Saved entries
****

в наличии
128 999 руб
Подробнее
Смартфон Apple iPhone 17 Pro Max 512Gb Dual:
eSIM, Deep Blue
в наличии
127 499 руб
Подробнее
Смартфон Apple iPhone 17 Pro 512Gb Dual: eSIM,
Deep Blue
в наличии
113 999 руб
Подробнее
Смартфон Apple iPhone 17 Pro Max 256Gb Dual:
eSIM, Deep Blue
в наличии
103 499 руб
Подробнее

****

Copy each line of the data above without altering a single character.

Task result:
в наличии
128 999 руб
Подробнее
Смартфон Apple iPhone 17 Pro Max 512Gb Dual:
eSIM, Deep Blue
в наличии
127 499 руб
Подробнее
Смартфон Apple iPhone 17 Pro 512Gb Dual: eSIM,
Deep Blue
в наличии
113 999 руб
Подробнее
Смартфон Apple iPhone 17 Pro Max 256Gb Dual:
eSIM, Deep Blue
в наличии
103 499 руб
Подробнее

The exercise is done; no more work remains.